February 20, 2008 - Jonathan makes a series of small points, name changes are made to more closely follow the names in SEGY rev(1), endianess now defined in the SEGZ Header before any numbers are read. February 11, 2008 - It has been suggested that we define a Velocity header that can easily be parsed similar to the format definition. Here's an example of :Velocity-definition { CDP,TIME,TIME_DATUM,TIME_SURFACE,RMS,INT_VEL,AVE_VEL,DEPTH 11,142,42,86,2310,2310,2310,99 ,215,115,159,2626,2955,2606,207 ,322,222,266,2897,3258,2868,381 ,422,322,366,3077,3511,3044,557 ,545,445,489,3100,3167,3075,752 ,717,617,661,3190,3433,3168,1047 ,828,728,772,3213,3347,3194,1233 ,962,862,906,3235,3359,3218,1458 ... 51,138,38,82,2400,2400,2400,98 ,192,92,136,2761,3233,2731,186 ,299,199,243,2919,3108,2897,352 ,410,310,354,2987,3131,2970,526 ,579,479,523,3100,3324,3085,807 ,740,640,684,3100,3100,3088,1056 ,867,767,811,3168,3512,3155,1279 ,1001,901,945,3281,3896,3260,1540 ,1143,1043,1087,3303,3446,3284,1785 ... }The above will easily load into a spread sheet for cdp's 11 and 51. What do you think? Is this a good idea? a bad idea? Should we do something similar for the mute pattern?January 16, 2008 - Randy Selzler (BP) - Recommends the endian of binary types need to be addressed explicitly in the preamble description. The endian of binary types needs to be addressed by the standard and probably specified explicitly in the preamble. I'd avoid draconian rules that force external representation to always be big (or small). Field by field control is probably overkill. That leaves a flag per dataset that specifies big or little. It is recommended that the endianess should be verified by examining the format code (TRACE_SAMP_FORMAT) in the binary header. All you have to do is test for a number between one and six. Workstation vendors make this test so interpretation projects can be a mixture and Big and Little Endian and the interpreter doesn't even know it!
January 10, 2008 - Reginald Beardsley6(su) I think a key part of this should be an official mapping of vendor keywords to the SEG-Z header name (done by the vendor). There's no reason to get concerned about names matching. What matters is getting the usage correct. The key to that is describing the content of a header properly, so it is unambiguous what it contains and what the representation is.

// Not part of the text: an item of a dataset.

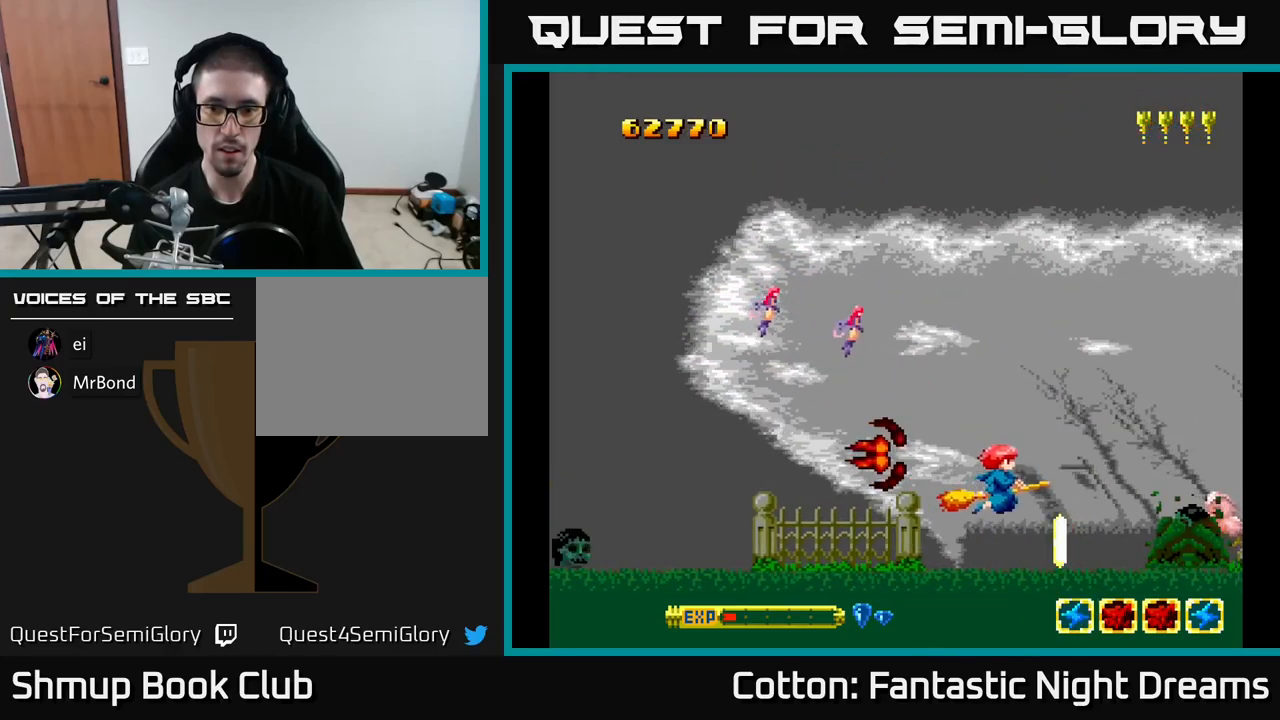
{"buttons": ["B", "Y"], "right_stick": "center"}
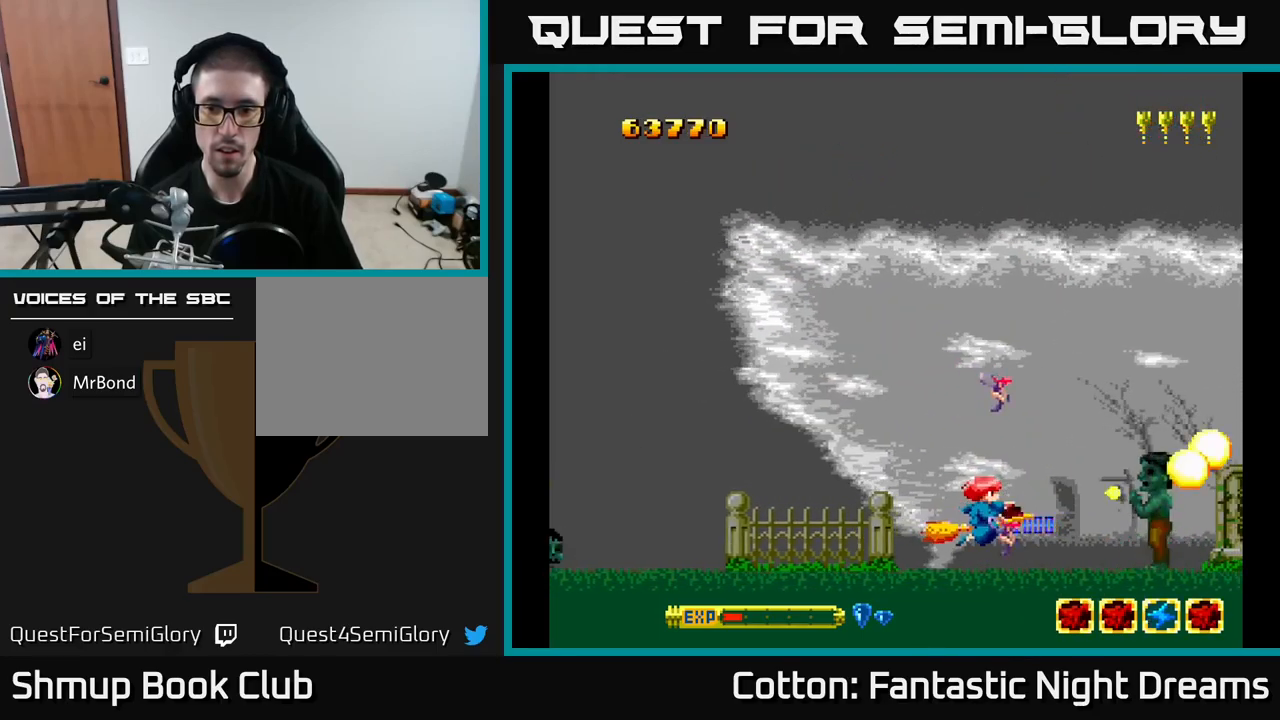
{"buttons": ["B", "Y", "DPAD_UP"], "right_stick": "center", "events": [[67, "DPAD_RIGHT", "down"], [117, "DPAD_RIGHT", "up"], [267, "DPAD_LEFT", "down"], [283, "DPAD_UP", "down"], [400, "DPAD_LEFT", "up"]]}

January 7, 2008 - Jonathan Ravens (GLOBE Claritas Development NZ) provided an extensive list of Suggested Names and SEG description. I combined this file with most of the fields from a SeisX/SeisWare definition as well as a few survey names.
This is our initial stab at proposing a list of names. What do you think? What have we missed? The above tables were created by examining several different interpretations of SEGY. These files can be examined in spreadsheet form:
- Suggested names and SEG descriptions for the SEGZ File and trace headers
It is very important that we need to agree on a list of names, this isn't just a neater system. The old system of declaring specific byte locations and number format clearly is not working. The New Proposed System will provide the flexibility for the future and can even able data to be properly loaded. Doug Bath (ITS segytool) believes we are on the right track and it should not be hard to update his software to read and write this new format. This will also make life easier for seismic folk to converse without having to translate (eg between SOURCE_POINT and ep, or ITRACE_FILE and tracr, to use a couple of su (Colorado School of Mines seismic unix) examples.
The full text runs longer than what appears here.